Additionally, St. Helena Island played an important role in the civil rights movement. Dr. Martin Luther King Jr., Ralph Abernathy, Rev. Jesse Jackson, and Stokely Carmichael (who became Kwame Ture) used to meet here at our Penn Center’s Frissell Community House during the 1950s and ’60s. The Southern Christian Leadership Conference as well as the Student Nonviolent Coordinating Committee used to meet here, in particular in the Frissell Community House. These grounds were used for trainings. St. Helena Island has never been ridden on by the KKK and, to this day, St. Helena’s is still more than 90 percent Gullah/Geechee-owned. Dr. King could be safe here when he came. He came often, writing many of his major speeches here on the island. He even started planning the Poor People’s Campaign here.
Finally, we need to put more pressure on Western society to change its ways and behaviors on the land, so we can decrease the carbon emissions and stave off some of the climate change issues. Some of the Penn Center’s buildings have been destroyed because we are in a hurricane zone. That’s one of the critical social issues we contend with: the services that do—or do not—come when you are a largely black community and a storm is coming.
PEOPLE ALWAYS HEAR me say, “Hunnuh mus tek cyare de root fa heal de tree,” a Gullah proverb meaning “You must take care of the root to heal the tree.” If you want the fruit to be healed to have another generation of rich fruit, then make sure to get to the root of the problem first. Heal it—and everything else will be fine. God will take care of the tree from there.

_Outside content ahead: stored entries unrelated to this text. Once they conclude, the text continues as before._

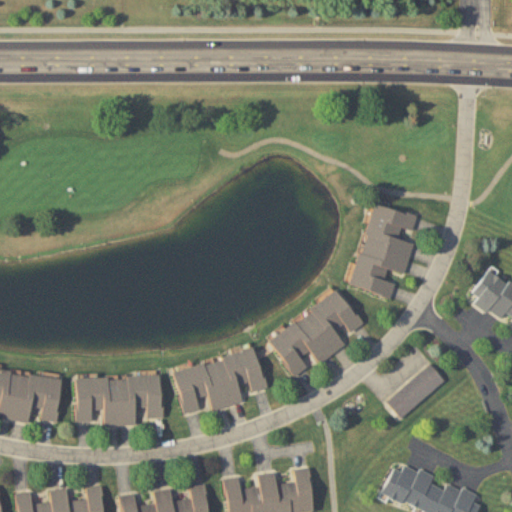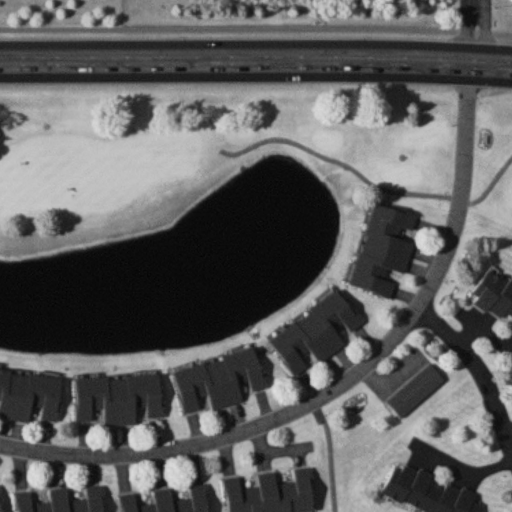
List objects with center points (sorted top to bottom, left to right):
road: (256, 24)
road: (473, 29)
road: (256, 55)
building: (382, 249)
building: (494, 294)
park: (256, 312)
building: (314, 333)
road: (511, 359)
road: (476, 367)
road: (340, 375)
building: (218, 382)
building: (414, 391)
building: (28, 396)
building: (118, 399)
building: (426, 492)
building: (270, 494)
building: (61, 502)
building: (168, 502)
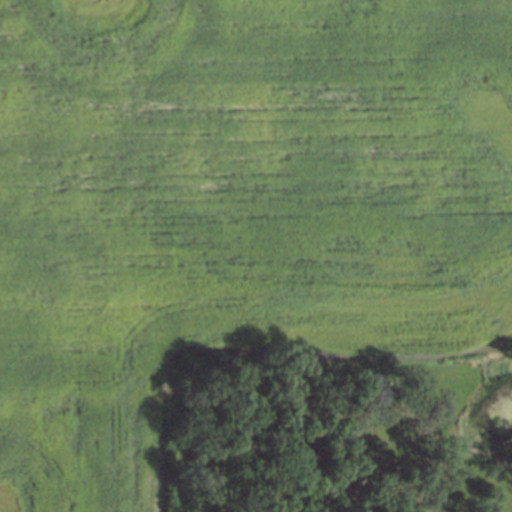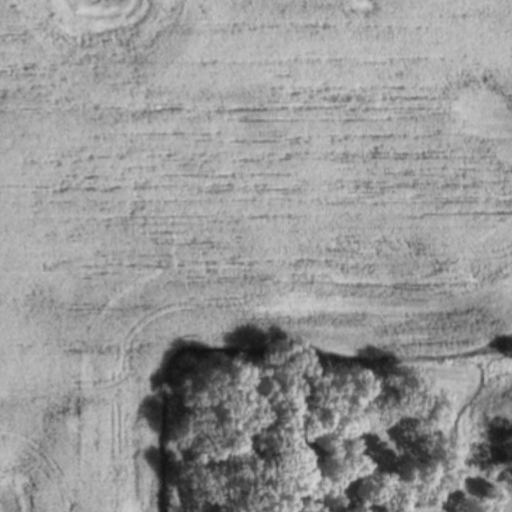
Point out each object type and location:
crop: (254, 181)
crop: (83, 438)
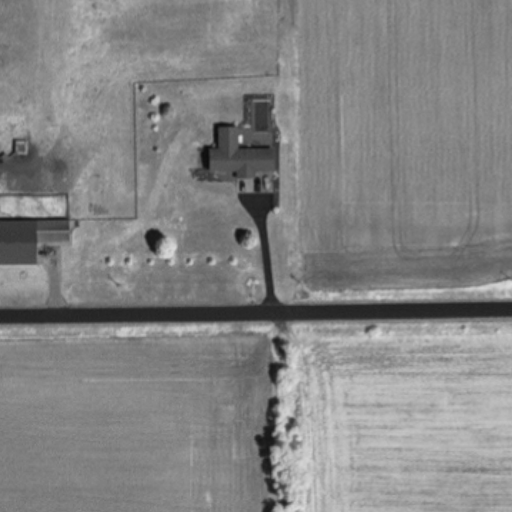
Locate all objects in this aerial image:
crop: (402, 146)
building: (241, 155)
building: (30, 238)
road: (256, 301)
crop: (257, 411)
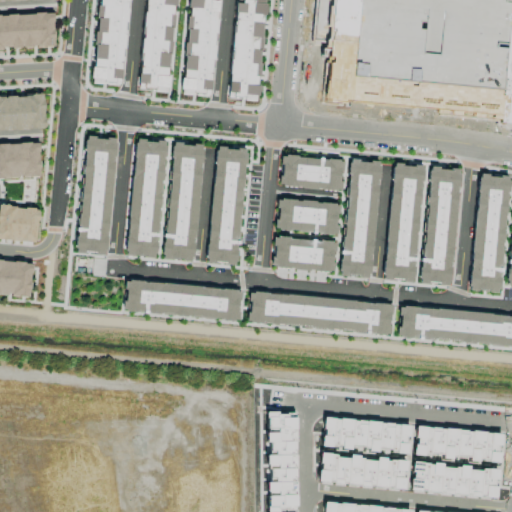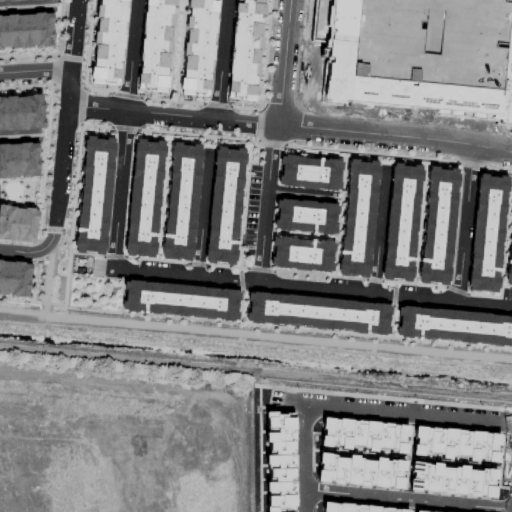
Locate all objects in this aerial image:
road: (24, 6)
road: (214, 11)
building: (25, 30)
building: (107, 41)
building: (154, 44)
building: (197, 46)
building: (197, 47)
building: (244, 47)
building: (244, 49)
building: (422, 55)
road: (285, 59)
road: (34, 69)
road: (172, 109)
building: (21, 112)
road: (395, 134)
road: (59, 146)
building: (18, 160)
building: (309, 172)
road: (119, 183)
building: (93, 195)
road: (269, 197)
building: (143, 198)
building: (180, 201)
building: (224, 205)
road: (201, 208)
building: (304, 216)
building: (357, 218)
road: (463, 219)
building: (400, 222)
building: (17, 223)
building: (437, 225)
road: (378, 227)
building: (486, 232)
building: (509, 248)
building: (301, 254)
building: (14, 278)
road: (283, 278)
road: (483, 298)
building: (180, 300)
building: (317, 313)
building: (454, 326)
road: (171, 388)
road: (400, 411)
road: (492, 419)
building: (362, 434)
building: (455, 443)
road: (304, 448)
building: (280, 461)
building: (359, 471)
building: (451, 480)
road: (408, 497)
building: (354, 508)
building: (417, 511)
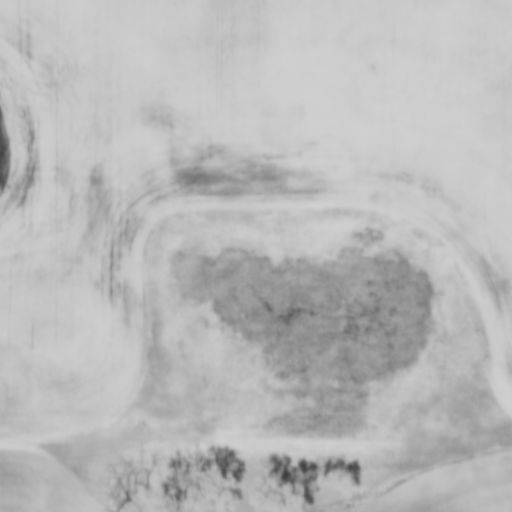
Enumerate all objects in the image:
road: (255, 441)
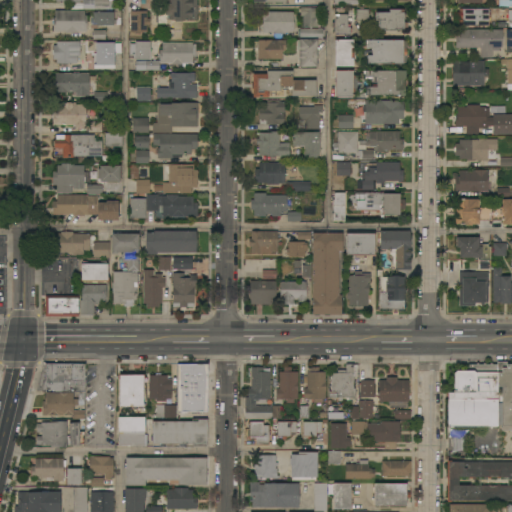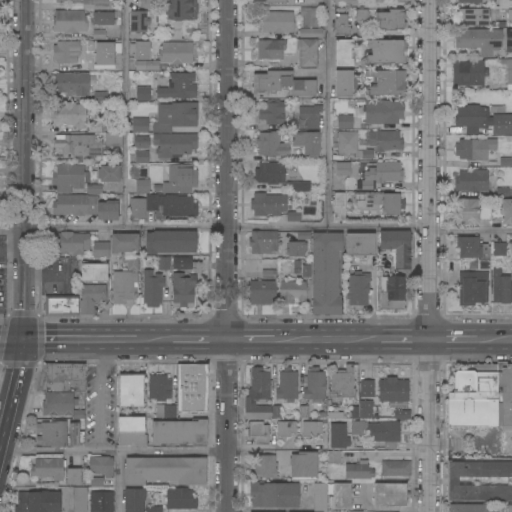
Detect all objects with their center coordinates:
building: (66, 1)
building: (67, 1)
building: (268, 1)
building: (270, 1)
building: (468, 1)
building: (470, 1)
building: (344, 2)
building: (346, 2)
building: (92, 4)
building: (97, 4)
building: (507, 7)
building: (181, 10)
building: (178, 11)
building: (362, 15)
building: (310, 17)
building: (474, 17)
building: (102, 18)
building: (107, 18)
building: (308, 18)
building: (472, 18)
building: (389, 20)
building: (390, 20)
building: (69, 21)
building: (138, 21)
building: (139, 21)
building: (277, 22)
building: (277, 22)
building: (340, 24)
building: (75, 25)
building: (341, 25)
building: (312, 33)
building: (479, 40)
building: (480, 40)
building: (508, 41)
building: (509, 41)
building: (269, 49)
building: (139, 50)
building: (140, 50)
building: (270, 50)
building: (66, 52)
building: (385, 52)
building: (386, 52)
building: (65, 53)
building: (177, 53)
building: (307, 53)
building: (307, 53)
building: (343, 53)
building: (344, 53)
building: (104, 55)
building: (105, 55)
building: (170, 56)
building: (146, 65)
building: (508, 72)
building: (468, 73)
building: (468, 74)
building: (509, 74)
building: (269, 82)
building: (72, 83)
building: (72, 83)
building: (385, 83)
building: (387, 83)
building: (281, 84)
building: (343, 84)
building: (345, 84)
building: (179, 86)
building: (179, 87)
building: (303, 88)
building: (142, 93)
building: (144, 94)
building: (100, 96)
building: (104, 96)
building: (383, 112)
road: (124, 113)
building: (271, 113)
building: (310, 113)
road: (328, 113)
building: (382, 113)
building: (270, 114)
building: (69, 115)
building: (70, 115)
building: (175, 116)
building: (311, 116)
building: (175, 117)
building: (472, 117)
building: (482, 120)
building: (344, 122)
building: (345, 122)
building: (502, 124)
building: (139, 125)
building: (140, 125)
building: (94, 127)
building: (113, 139)
building: (113, 140)
building: (382, 141)
building: (384, 141)
building: (141, 142)
building: (306, 142)
building: (307, 143)
building: (347, 143)
building: (78, 145)
building: (174, 145)
building: (176, 145)
building: (271, 145)
building: (271, 145)
building: (76, 146)
building: (351, 146)
building: (471, 150)
building: (474, 150)
building: (141, 157)
building: (142, 157)
building: (506, 162)
building: (342, 169)
building: (342, 169)
road: (26, 170)
building: (134, 172)
building: (269, 173)
building: (270, 173)
building: (381, 173)
building: (108, 174)
building: (109, 174)
building: (382, 176)
building: (68, 178)
building: (74, 179)
building: (180, 179)
building: (180, 179)
building: (471, 181)
building: (472, 181)
building: (297, 186)
building: (298, 186)
building: (142, 187)
building: (142, 187)
building: (507, 193)
building: (378, 202)
building: (376, 203)
building: (72, 205)
building: (171, 205)
building: (172, 205)
building: (267, 205)
building: (268, 205)
building: (85, 207)
building: (338, 207)
building: (339, 207)
building: (137, 208)
building: (137, 208)
building: (107, 211)
building: (470, 212)
building: (481, 212)
building: (506, 212)
building: (293, 216)
building: (294, 217)
road: (227, 226)
road: (471, 232)
road: (13, 233)
building: (303, 236)
building: (170, 242)
building: (170, 242)
building: (263, 242)
building: (263, 242)
building: (71, 243)
building: (73, 243)
building: (359, 244)
building: (360, 244)
building: (396, 247)
building: (468, 247)
building: (296, 248)
building: (397, 248)
building: (472, 248)
building: (126, 249)
building: (296, 249)
building: (498, 249)
building: (499, 249)
building: (100, 250)
building: (101, 250)
road: (13, 251)
road: (430, 255)
road: (226, 256)
building: (164, 263)
building: (163, 264)
building: (182, 264)
building: (125, 268)
building: (307, 271)
building: (93, 272)
building: (94, 273)
building: (325, 273)
building: (326, 273)
building: (269, 274)
building: (182, 283)
building: (501, 287)
building: (123, 288)
building: (152, 288)
building: (473, 288)
building: (501, 288)
building: (152, 289)
building: (358, 289)
building: (183, 290)
building: (357, 290)
building: (262, 292)
building: (292, 292)
building: (292, 292)
building: (391, 292)
building: (391, 292)
building: (473, 292)
building: (262, 293)
building: (91, 298)
building: (92, 298)
building: (62, 306)
building: (62, 307)
road: (303, 339)
road: (405, 339)
road: (454, 339)
road: (495, 339)
road: (12, 340)
traffic signals: (25, 340)
road: (80, 340)
road: (153, 340)
road: (199, 340)
building: (64, 377)
building: (62, 378)
road: (20, 379)
building: (474, 382)
building: (342, 383)
building: (343, 383)
building: (315, 385)
building: (286, 386)
building: (314, 386)
building: (287, 387)
building: (159, 388)
building: (160, 388)
building: (191, 388)
building: (192, 388)
building: (366, 388)
building: (131, 389)
building: (130, 390)
building: (393, 390)
building: (393, 391)
building: (258, 394)
building: (258, 395)
building: (82, 396)
road: (99, 396)
building: (481, 398)
building: (366, 399)
building: (483, 401)
building: (61, 405)
building: (338, 409)
building: (362, 410)
building: (165, 411)
building: (165, 411)
building: (277, 412)
building: (304, 413)
building: (355, 413)
building: (78, 415)
building: (402, 415)
building: (323, 416)
building: (336, 416)
building: (285, 428)
building: (358, 428)
building: (286, 429)
building: (310, 429)
building: (311, 429)
building: (356, 429)
building: (130, 431)
building: (131, 432)
building: (259, 432)
building: (179, 433)
building: (180, 433)
building: (258, 433)
building: (50, 434)
building: (59, 434)
building: (73, 434)
building: (384, 434)
building: (385, 434)
building: (338, 435)
building: (338, 436)
road: (5, 438)
road: (270, 448)
road: (1, 450)
road: (114, 452)
building: (303, 465)
building: (101, 466)
building: (265, 467)
building: (265, 467)
building: (303, 467)
building: (396, 468)
building: (47, 469)
building: (49, 469)
building: (395, 469)
building: (99, 470)
building: (164, 470)
building: (165, 470)
building: (356, 470)
building: (359, 471)
building: (73, 476)
building: (73, 476)
building: (478, 481)
building: (478, 481)
building: (97, 482)
road: (119, 482)
building: (273, 495)
building: (274, 495)
building: (389, 495)
building: (390, 495)
building: (341, 496)
building: (342, 496)
building: (319, 497)
building: (320, 497)
building: (79, 499)
building: (136, 499)
building: (179, 499)
building: (80, 500)
building: (133, 500)
building: (180, 500)
building: (101, 501)
building: (101, 501)
building: (36, 502)
building: (38, 502)
building: (468, 508)
building: (479, 508)
building: (508, 508)
building: (154, 509)
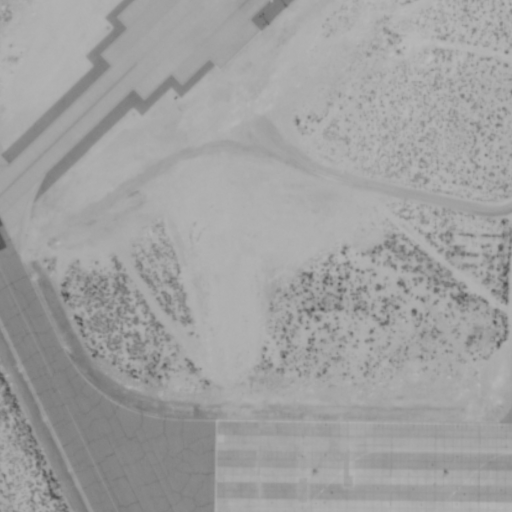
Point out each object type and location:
building: (124, 164)
airport: (256, 256)
airport taxiway: (58, 390)
airport apron: (362, 466)
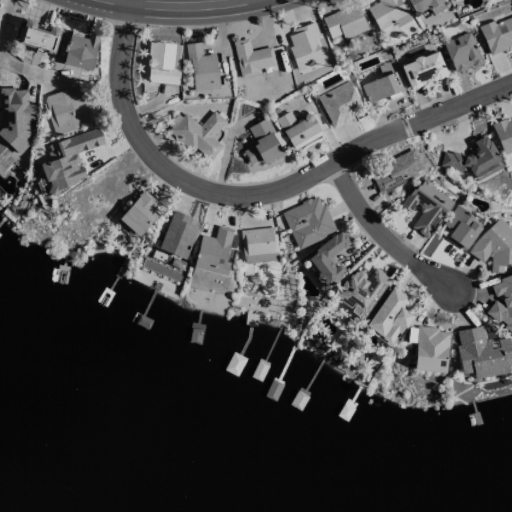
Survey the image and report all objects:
road: (146, 5)
building: (426, 5)
building: (386, 12)
building: (343, 22)
building: (497, 34)
building: (36, 37)
road: (8, 45)
building: (303, 46)
building: (79, 51)
building: (459, 53)
building: (251, 58)
building: (162, 63)
building: (201, 68)
building: (385, 68)
building: (421, 69)
building: (381, 88)
building: (338, 103)
building: (64, 110)
building: (13, 124)
building: (296, 128)
building: (197, 133)
building: (502, 134)
building: (261, 144)
building: (471, 157)
building: (67, 160)
building: (395, 172)
road: (261, 195)
building: (425, 208)
building: (138, 215)
building: (307, 222)
building: (460, 228)
road: (381, 232)
building: (176, 235)
building: (258, 245)
building: (493, 247)
building: (213, 252)
building: (325, 259)
building: (361, 291)
building: (501, 303)
building: (389, 316)
building: (340, 341)
building: (430, 350)
building: (481, 353)
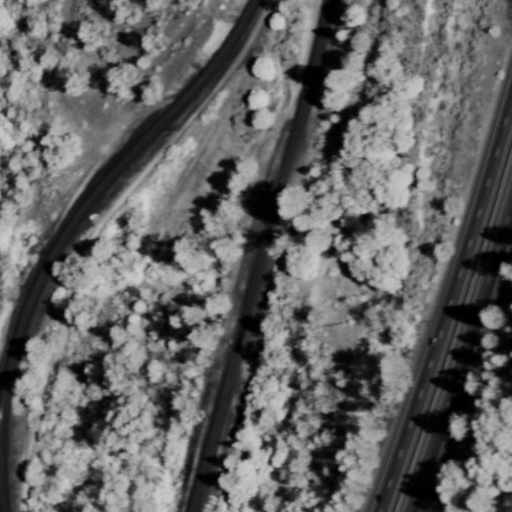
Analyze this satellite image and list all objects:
railway: (68, 229)
railway: (263, 256)
road: (454, 301)
road: (470, 365)
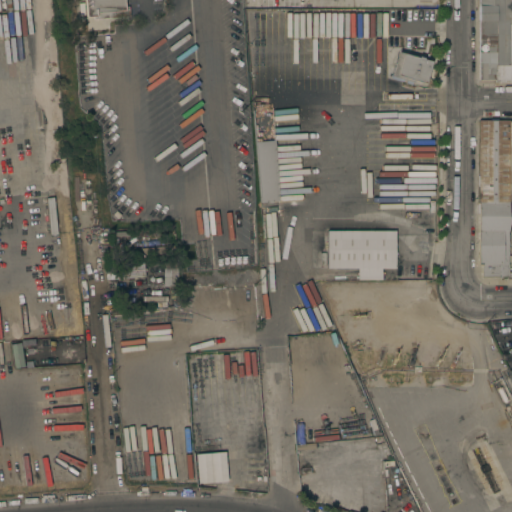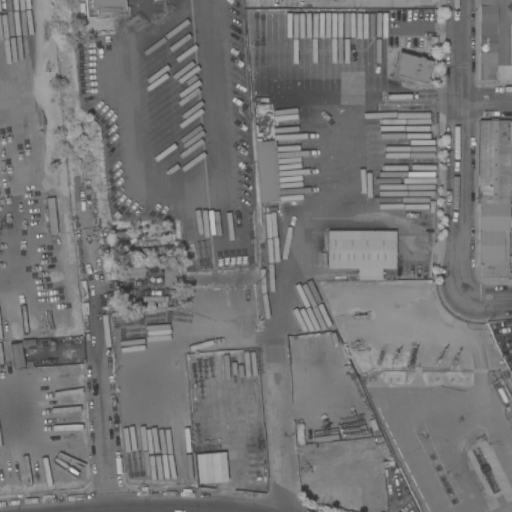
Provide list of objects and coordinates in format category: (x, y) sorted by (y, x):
building: (288, 3)
building: (105, 8)
building: (103, 9)
building: (495, 40)
building: (494, 41)
building: (4, 68)
building: (409, 68)
road: (487, 104)
road: (127, 110)
building: (420, 114)
building: (260, 116)
road: (462, 149)
building: (510, 164)
road: (331, 170)
building: (265, 171)
building: (493, 187)
building: (492, 198)
building: (115, 215)
building: (510, 220)
building: (6, 223)
building: (121, 234)
building: (353, 251)
building: (360, 252)
road: (85, 254)
road: (248, 255)
building: (127, 265)
building: (125, 269)
building: (171, 271)
road: (487, 300)
building: (136, 301)
petroleum well: (359, 315)
building: (136, 317)
petroleum well: (381, 357)
petroleum well: (396, 357)
petroleum well: (411, 358)
petroleum well: (439, 359)
petroleum well: (455, 359)
building: (305, 447)
building: (209, 467)
building: (370, 467)
building: (209, 468)
building: (307, 469)
road: (163, 509)
road: (142, 511)
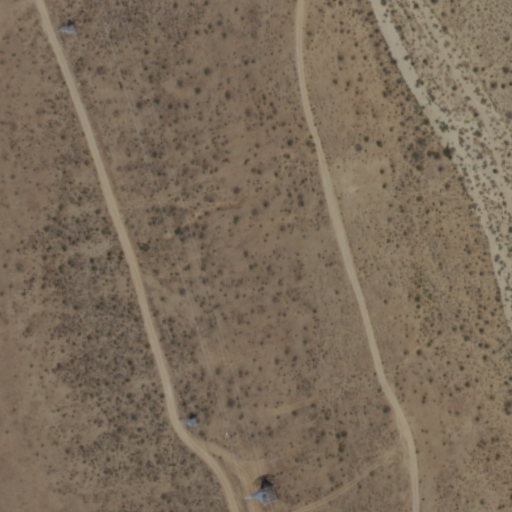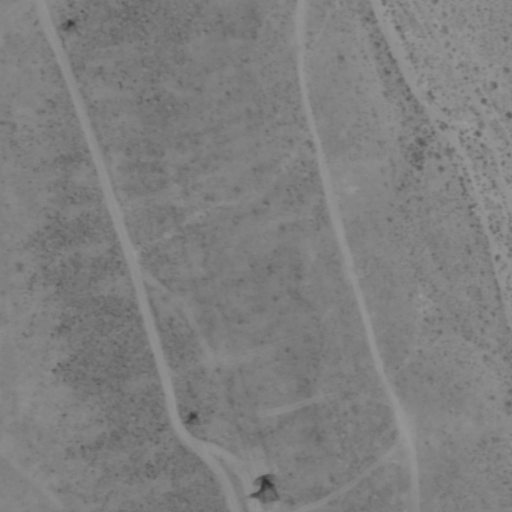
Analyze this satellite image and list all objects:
power tower: (75, 31)
power tower: (195, 423)
power tower: (268, 499)
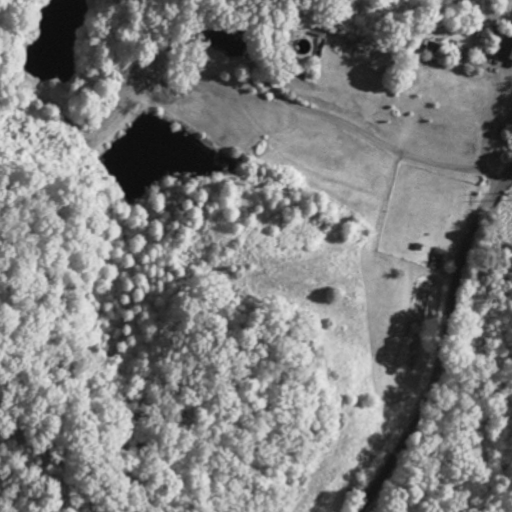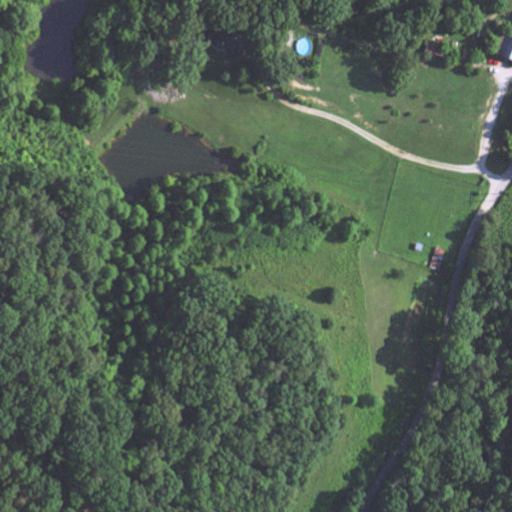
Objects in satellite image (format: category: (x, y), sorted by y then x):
building: (224, 44)
building: (503, 52)
road: (363, 138)
building: (436, 262)
road: (442, 345)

Spirituality is critical to all Gullah/Geechee people. It is a thread that ties us together. It’s foundational to our existence. The “seeking” tradition is an element that came from our African ancestry that we keep here in the Sea Islands. It’s like what some would call a “vision quest” or a process of spiritual discernment. It’s an initiation process that was brought into the Praise Houses and then into certain churches.
Seeking means going out into the wilderness. It’s like Jesus’ 40 days in the wilderness, though seeking only lasts three days. The seeker goes out when it’s still dark. You might have to deal with snakes and other things that might be out there, but you know that your faith in God protects you. To be in the Praise House and to be a part of a traditional faith community is important to us. Seeking is a very, very sacred thing—and a very private thing for those who’ve done it. Without our spirituality I don’t think our ancestors would have survived.
My cousin, Matilda Middleton, recently passed away at age 105. I spent a lot of time with her. She remembered stuff back to her childhood and could tell me how things were then. She kept our traditions and culture. Everyone called her Ma, not just because her name was Matilda, but because she was the mother figure of the whole island. “Keep your hand in God’s unchanging hand,” she would say.
Many of my ancestors and elders lived to be over 100. They fought so hard for the land because they went through so much—right out of enslavement and into the Jim Crow era. Yet they were able to teach us how to love each other and always do things “in decency and in order.”